Sunny on the inside, redheads are able to produce high levels of vitamin D when exposed to low levels of UV light. Not only is this important to gingers’ survival (we must avoid the sun at all costs!), but it can also contribute to our mental health and wellbeing, too.
During the winter months, the term Seasonal Affective Disorder (SAD) is often discussed, which is a mood disorder which symptoms include having little energy, oversleeping and other depressive feelings. It is believed by many that the general lack of sunlight during winter is what triggers this depression in some people who might otherwise have normal health.

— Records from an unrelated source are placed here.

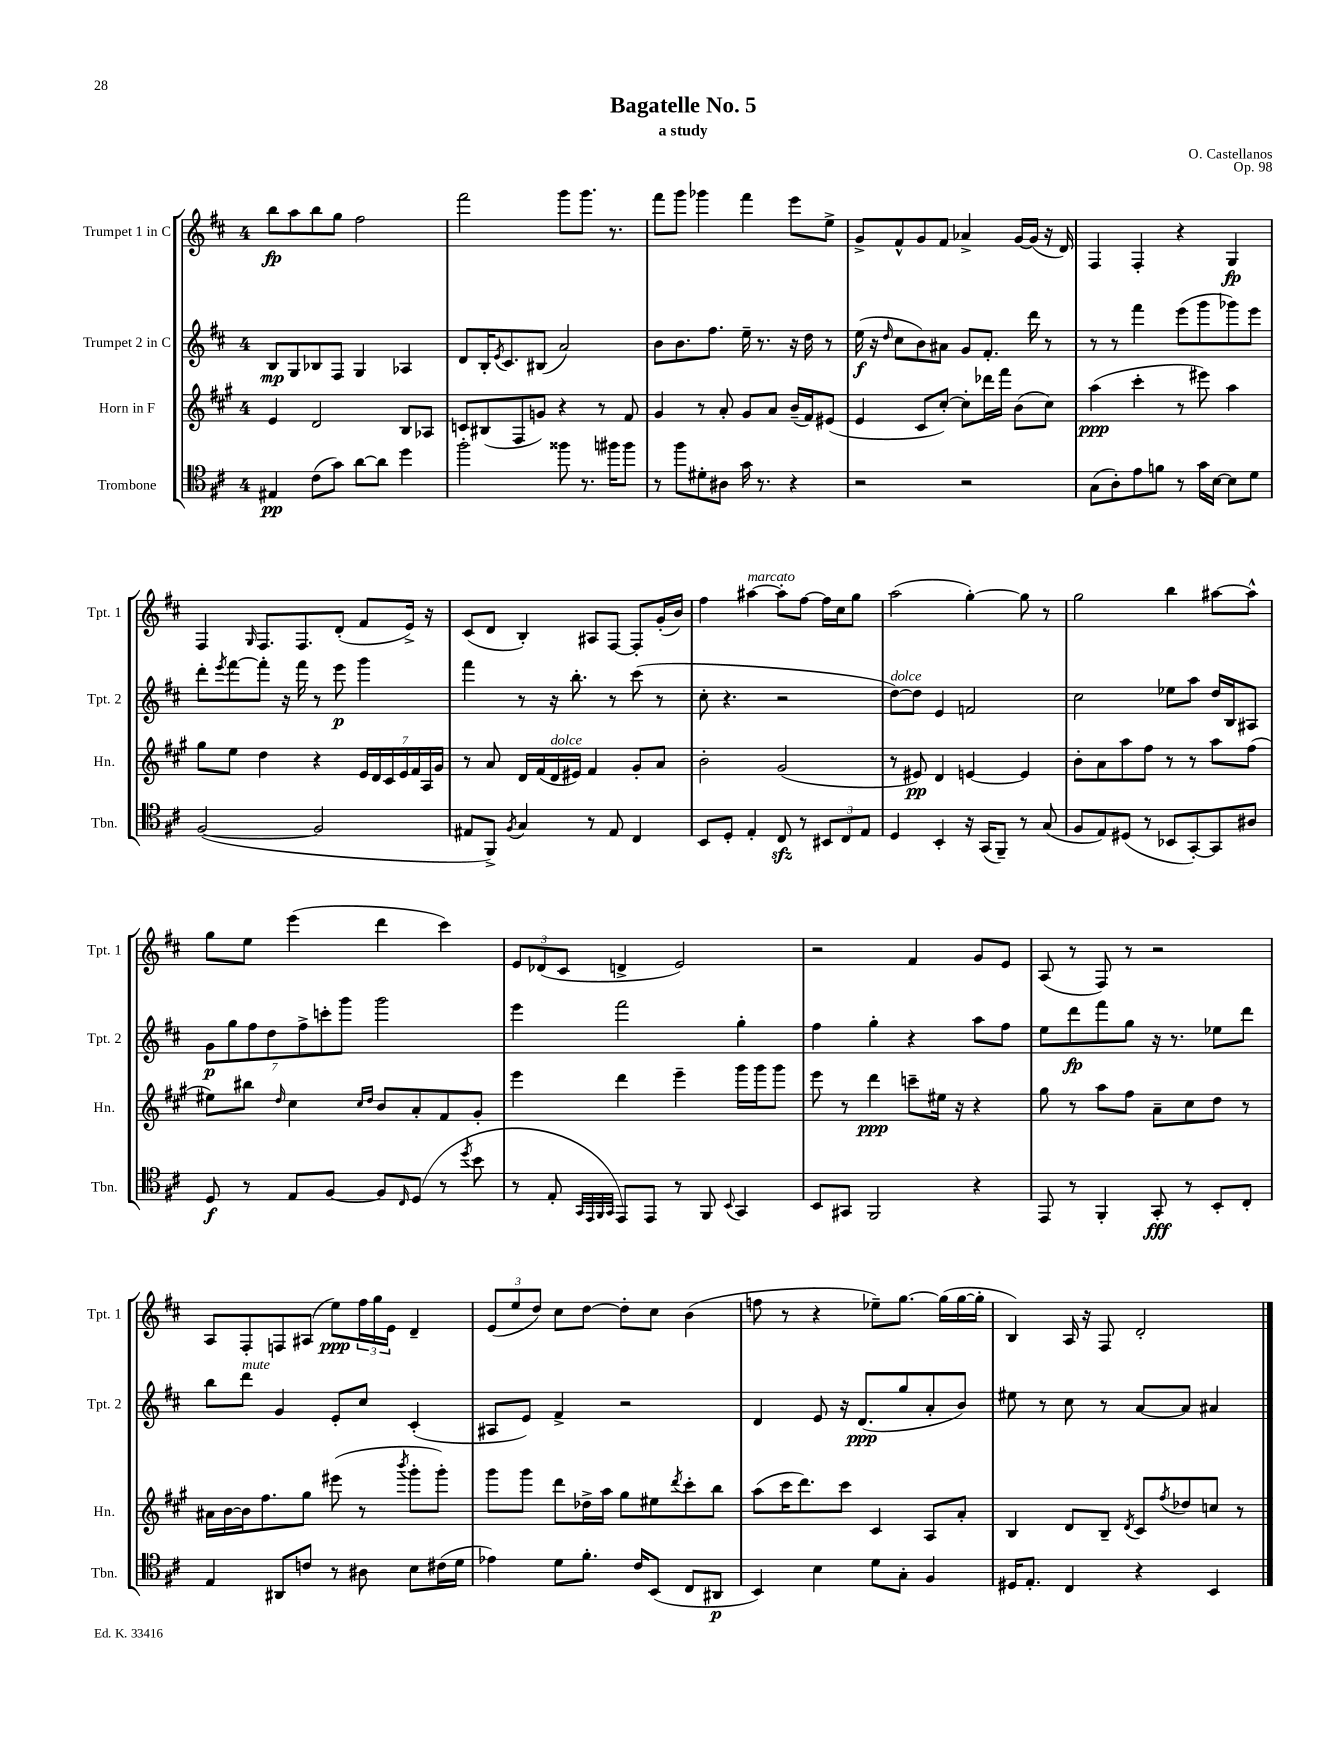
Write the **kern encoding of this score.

**kern	**dynam	**kern	**dynam	**kern	**dynam	**kern	**dynam
*part4	*part4	*part3	*part3	*part2	*part2	*part1	*part1
*staff4	*staff4	*staff3	*staff3	*staff2	*staff2	*staff1	*staff1
*I"Trombone	*	*I"Horn in F	*	*I"Trumpet 2 in C	*	*I"Trumpet 1 in C	*
*I'Tbn.	*	*I'Hn.	*	*I'Tpt. 2	*	*I'Tpt. 1	*
*clefC4	*	*clefG2	*	*clefG2	*	*clefG2	*
*k[f#c#]	*	*k[f#c#g#]	*	*k[f#c#]	*	*k[f#c#]	*
*M4/4	*	*M4/4	*	*M4/4	*	*M4/4	*
=1	=1	=1	=1	=1	=1	=1	=1
4E#X/	pp	4e/	.	8B/L	mp	8bb\L	fp
.	.	.	.	8G/	.	8aa\	.
(8c#\L	.	2d/	.	8B-X/	.	8bb\	.
8g\J)	.	.	.	8F#/J	.	8gg\J	.
[8a\L	.	.	.	4G/	.	2ff#\	.
8a\J]	.	.	.	.	.	.	.
4dd\	.	8B/L	.	4A-X/	.	.	.
.	.	8A-X/J	.	.	.	.	.
=2	=2	=2	=2	=2	=2	=2	=2
2ff#'\	.	8cn/L	.	8d/L	.	2fff#\	.
.	.	(8B#X/	.	16B'/K	.	.	.
.	.	.	.	8qe/	.	.	.
.	.	.	.	8.c#/	.	.	.
.	.	8F#/	.	.	.	.	.
.	.	8gn/J)	.	(8B#X/J	.	.	.
8ff##X\	.	4r	.	2a/)	.	8ggg\L	.
8.r	.	.	.	.	.	8.ggg\J	.
.	.	8r	.	.	.	.	.
16ff#X\KL	.	.	.	.	.	8.r	.
8ff#\J	.	8f#/	.	.	.	.	.
=3	=3	=3	=3	=3	=3	=3	=3
8r	.	4g#/	.	8b\L	.	8fff#\L	.
8ff#\L	.	.	.	8.b\	.	8ggg\J	.
8d#X'\	.	8r	.	.	.	4ggg-X\	.
.	.	.	.	8.ff#\J	.	.	.
8A#X\J	.	8a'/	.	.	.	.	.
16g\	.	8g#/L	.	16ee~\	.	4fff#\	.
8.r	.	.	.	8.r	.	.	.
.	.	8a/J	.	.	.	.	.
4r	.	(16b~/LL	.	16r	.	8eee\L	.
.	.	16f#/J)	.	16dd\	.	.	.
.	.	(8e#X/J	.	8r	.	8ee^\J	.
=4	=4	=4	=4	=4	=4	=4	=4
2r	.	4e/	.	(16ee\	f	8g^/L	.
.	.	.	.	16r	.	.	.
.	.	.	.	16qqdd/	.	.	.
.	.	.	.	8cc#\L	.	8f#^^/	.
.	.	8c#/L	.	8b\)	.	8g/	.
.	.	[8cc#'/J)	.	8a#X\J	.	8f#/J	.
2r	.	8cc#'\L]	.	8g/L	.	4a-X^/	.
.	.	16ddd-X\L	.	8.f#'/J	.	.	.
.	.	16fff#\JJ	.	.	.	.	.
.	.	(8b\L	.	.	.	[16g/LL	.
.	.	.	.	16ddd\	.	(16g/JJ]	.
.	.	8cc#\J)	.	8r	.	16r	.
.	.	.	.	.	.	16d/)	.
=5	=5	=5	=5	=5	=5	=5	=5
(8G\L	.	(4aa\	ppp	8r	.	4F#/	.
8A'\)	.	.	.	8r	.	.	.
8e\	.	4ccc#'\	.	4fff#\	.	4F#'/	.
8fn\J	.	.	.	.	.	.	.
8r	.	8r	.	(8eee\L	.	4r	.
16g\LL	.	8eee#X\)	.	8ggg\	.	.	.
[16B\JJ	.	.	.	.	.	.	.
8B\L]	.	4aa\	.	8ggg-X\)	.	4G/	fp
8d\J	.	.	.	8eee\J	.	.	.
!!LO:LB:g=z
=6	=6	=6	=6	=6	=6	=6	=6
([2F#/	.	8gg#\L	.	8ddd'\L	.	4F#/	.
.	.	.	.	8qeee/	.	.	.
.	.	8ee\J	.	[8fff#\	.	.	.
.	.	.	.	.	.	16qqG/	.
.	.	4dd\	.	8fff#'\J]	.	8.F#/L	.
.	.	.	.	16r	.	.	.
.	.	.	.	16fff#\	.	8.F#/	.
2F#/]	.	4r	.	8r	.	.	.
.	.	.	.	8eee\	p	(8d'/J	.
.	.	28e/LL	.	4ggg\	.	8f#/L	.
.	.	28d/	.	.	.	.	.
.	.	28c#/	.	.	.	.	.
.	.	28e/	.	.	.	.	.
.	.	.	.	.	.	16e^/Jk)	.
.	.	28f#/	.	.	.	.	.
.	.	28A/	.	.	.	.	.
.	.	.	.	.	.	16r	.
.	.	28g#/JJ	.	.	.	.	.
=7	=7	=7	=7	=7	=7	=7	=7
8E#X/L	.	8r	.	4fff#\	.	(8c#/L	.
8FF#^/J)	.	8a/	.	.	.	8d/J	.
8qF#/	.	.	.	.	.	.	.
4G/	.	16d/LL	.	8r	.	4B'/)	.
.	.	(16f#/	.	.	.	.	.
!	!	!LO:TX:a:i:t=dolce	!	!	!	!	!
.	.	16d/	.	16r	.	.	.
.	.	16e#X/JJ)	.	8.bb'\	.	.	.
8r	.	4f#/	.	.	.	8A#X/L	.
8E#/	.	.	.	8r	.	[8F#/J	.
4C#/	.	8g#'/L	.	(8ccc#\	.	8F#'/L]	.
.	.	8a/J	.	8r	.	(16g'/L	.
.	.	.	.	.	.	16b/JJ)	.
=8	=8	=8	=8	=8	=8	=8	=8
8BB/L	.	2b'\	.	8cc#'\	.	4ff#\	.
8D'/J	.	.	.	4.r	.	.	.
!	!	!	!	!	!	!LO:TX:a:i:t=marcato	!
4E'/	.	.	.	.	.	[4aa#X\	.
8C#zz/	.	(2g#/	.	2r	.	8aa#'\L]	.
8r	.	.	.	.	.	[8ff#\J	.
12BB#X/L	.	.	.	.	.	16ff#\LL]	.
.	.	.	.	.	.	16cc#\J	.
12C#/	.	.	.	.	.	.	.
.	.	.	.	.	.	8gg\J	.
12E/J	.	.	.	.	.	.	.
=9	=9	=9	=9	=9	=9	=9	=9
!	!	!	!	!LO:TX:a:i:t=dolce	!	!	!
4D/	.	8r	.	[8dd\L)	.	(2aa\	.
.	.	8e#X/)	pp	8dd\J]	.	.	.
4BB'/	.	4d/	.	4e/	.	.	.
16r	.	[4en/	.	2fn/	.	[4gg'\)	.
(16GG/KL	.	.	.	.	.	.	.
8FF#~/J)	.	.	.	.	.	.	.
8r	.	4e/]	.	.	.	8gg\]	.
(8G/	.	.	.	.	.	8r	.
=10	=10	=10	=10	=10	=10	=10	=10
8F#/L	.	8b'\L	.	2cc#\	.	2gg\	.
8E/)	.	8a\	.	.	.	.	.
(8D#X/J	.	8aa\	.	.	.	.	.
8r	.	8ff#\J	.	.	.	.	.
8BB-X/L	.	8r	.	8ee-X\L	.	4bb\	.
[8GG'/)	.	8r	.	8aa\J	.	.	.
8GG/]	.	8aa\L	.	16dd/LL	.	[8aa#X\L	.
.	.	.	.	16B/J	.	.	.
8A#X/J	.	(8ff#\J	.	8A#X/J	.	8aa#^^\J]	.
!!LO:LB:g=z
=11	=11	=11	=11	=11	=11	=11	=11
8D/	f	8ee#X\L)	.	14g\L	p	8gg\L	.
.	.	.	.	14gg\	.	.	.
8r	.	8bb#X\J	.	.	.	8ee\J	.
.	.	.	.	14ff#\	.	.	.
.	.	.	.	14dd\	.	.	.
.	.	16qqdd/	.	.	.	.	.
8E/L	.	4cc#\	.	.	.	(4eee\	.
.	.	.	.	14ff#^\	.	.	.
.	.	.	.	14cccn'\	.	.	.
[8F#/J	.	.	.	.	.	.	.
.	.	.	.	14ggg\J	.	.	.
.	.	16qqcc#/LL	.	.	.	.	.
.	.	16qqdd/JJ	.	.	.	.	.
8F#/L]	.	8b/L	.	2ggg\	.	4ddd\	.
16qqC#/	.	.	.	.	.	.	.
(8D/J	.	8a'/	.	.	.	.	.
8r	.	8f#/	.	.	.	4ccc#\)	.
8qdd/	.	.	.	.	.	.	.
8b\	.	8g#'/J	.	.	.	.	.
=12	=12	=12	=12	=12	=12	=12	=12
8r	.	4eee\	.	4eee\	.	12e/L	.
.	.	.	.	.	.	(12d-X/	.
8E'/	.	.	.	.	.	.	.
.	.	.	.	.	.	12c#/J	.
32qqGG/LLL	.	.	.	.	.	.	.
32qqEE/	.	.	.	.	.	.	.
32qqFF#/	.	.	.	.	.	.	.
32qqGG/JJJ	.	.	.	.	.	.	.
8EE/L)	.	4ddd\	.	2fff#\	.	4dn^/	.
8EE/J	.	.	.	.	.	.	.
8r	.	4eee~\	.	.	.	2e/)	.
8FF#/	.	.	.	.	.	.	.
8qqBB/	.	.	.	.	.	.	.
4GG/	.	16ggg#\LL	.	4gg'\	.	.	.
.	.	16ggg#\J	.	.	.	.	.
.	.	8ggg#\J	.	.	.	.	.
=13	=13	=13	=13	=13	=13	=13	=13
8BB/L	.	8eee\	.	4ff#\	.	2r	.
8GG#X/J	.	8r	.	.	.	.	.
2FF#/	.	4ddd\	ppp	4gg'\	.	.	.
.	.	8cccn~\L	.	4r	.	4f#/	.
.	.	16ee#X\Jk	.	.	.	.	.
.	.	16r	.	.	.	.	.
4r	.	4r	.	8aa\L	.	8g/L	.
.	.	.	.	8ff#\J	.	8e/J	.
=14	=14	=14	=14	=14	=14	=14	=14
8EE/	.	8gg#\	.	8ee\L	.	(8A/	.
8r	.	8r	.	8ddd\	fp	8r	.
4FF#'/	.	8aa\L	.	8fff#\	.	8F#/)	.
.	.	8ff#\J	.	8gg\J	.	8r	.
8GG'/	fff	8a~\L	.	16r	.	2r	.
.	.	.	.	8.r	.	.	.
8r	.	8cc#\	.	.	.	.	.
8BB'/L	.	8dd\J	.	8ee-X\L	.	.	.
8C#'/J	.	8r	.	8ddd\J	.	.	.
!!LO:LB:g=z
=15	=15	=15	=15	=15	=15	=15	=15
4E/	.	16a#X\LL	.	8bb\L	.	8A/L	.
.	.	[16b\	.	.	.	.	.
!	!	!	!	!LO:TX:a:i:t=mute	!	!	!
.	.	16b\J]	.	8ddd\J	.	8F#'/	.
.	.	8.ff#\	.	.	.	.	.
8AA#X/L	.	.	.	4g/	.	8Fn/	.
8cn/J	.	8gg#\J	.	.	.	(8A#X/J	.
8r	.	(8eee#X\	.	8e'/L	.	8ee\L)	ppp
8A#X\	.	8r	.	8cc#/J	.	24ff#\L	.
.	.	.	.	.	.	24gg\	.
.	.	.	.	.	.	24e\JJ	.
.	.	8qbbb/	.	.	.	.	.
8B\L	.	8ggg#'\L	.	(4c#'/	.	4d~/	.
(16c#X\L	.	8ggg#'\J)	.	.	.	.	.
16d\JJ	.	.	.	.	.	.	.
=16	=16	=16	=16	=16	=16	=16	=16
4e-X\)	.	8ggg#\L	.	8A#X/L	.	(12e/L	.
.	.	.	.	.	.	12ee/	.
.	.	8ggg#\J	.	8e/J)	.	.	.
.	.	.	.	.	.	12dd/J)	.
8d\L	.	8ddd\L	.	4f#^/	.	8cc#\L	.
8.f#'\J	.	16dd-X^\L	.	.	.	[8dd\J	.
.	.	16aa\JJ	.	.	.	.	.
.	.	8gg#\L	.	2r	.	8dd'\L]	.
16c#/KL	.	.	.	.	.	.	.
(8BB/J	.	8ee#X\	.	.	.	8cc#\J	.
.	.	8qddd/	.	.	.	.	.
8C#/L	.	8ccc#'\	.	.	.	(4b\	.
8AA#X/J	p	8bb\J	.	.	.	.	.
=17	=17	=17	=17	=17	=17	=17	=17
4BB/)	.	(8aa\L	.	4d/	.	8ffn\	.
.	.	16ccc#\K	.	.	.	8r	.
.	.	8.ddd\)	.	.	.	.	.
4B\	.	.	.	8e/	.	4r	.
.	.	8ccc#\J	.	16r	.	.	.
.	.	.	.	(8.d/L	ppp	.	.
8d\L	.	4c#/	.	.	.	8ee-X~\L)	.
8G'\J	.	.	.	8gg/	.	[8.gg\J	.
4F#/	.	8A/L	.	8a'/	.	.	.
.	.	.	.	.	.	(16gg\LL]	.
.	.	8a'/J	.	8b/J)	.	[16gg\	.
.	.	.	.	.	.	16gg'\JJ]	.
=18	=18	=18	=18	=18	=18	=18	=18
16D#X/KL	.	4B/	.	8ee#X\	.	4B/)	.
8.E'/J	.	.	.	.	.	.	.
.	.	.	.	8r	.	.	.
4C#/	.	8d/L	.	8cc#\	.	16A/	.
.	.	.	.	.	.	16r	.
.	.	8B~/J	.	8r	.	8F#/	.
.	.	8qd/	.	.	.	.	.
4r	.	8c#/L	.	[8a/L	.	2d'/	.
.	.	8qff#/	.	.	.	.	.
.	.	8dd-X/	.	8a/J]	.	.	.
4BB/	.	8ccn/J	.	4a#X/	.	.	.
.	.	8r	.	.	.	.	.
==	==	==	==	==	==	==	==
*-	*-	*-	*-	*-	*-	*-	*-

One theory of why this happens is the lack of vitamin D being produced by your body when it is exposed to sunlight. Our vitamin D receptors are located in the brain tissue, which when activated, increase nerve growth in your brain, making it important for all-round brain function. It also helps to synthesise dopamine and serotonin, both feel-good chemicals released in the brain that can help control mood balance.
With redheads’ nifty trick of self-boosting vitamin D, they are at a much lower risk of SAD. In fact, researchers believe that there is a link between skin pigmentation and vitamin D levels. People with darker skin tones are at a greater risk of vitamin D deficiency as they require higher concentrations of UV light to generate sufficient vitamin D. This is because darker skin blocks UV rays (which is why they don’t burn), but at the same time this means that vitamin D production happens at a much lower rate. Inversely, pale skin colours are more susceptible to harmful UV rays, leading to burning, but are actually more efficient at generating vitamin D. Voilà, redheads.
So, if you find yourselves feeling rather chipper at this gloomy January weather, it might be down to your genius ginger genetics.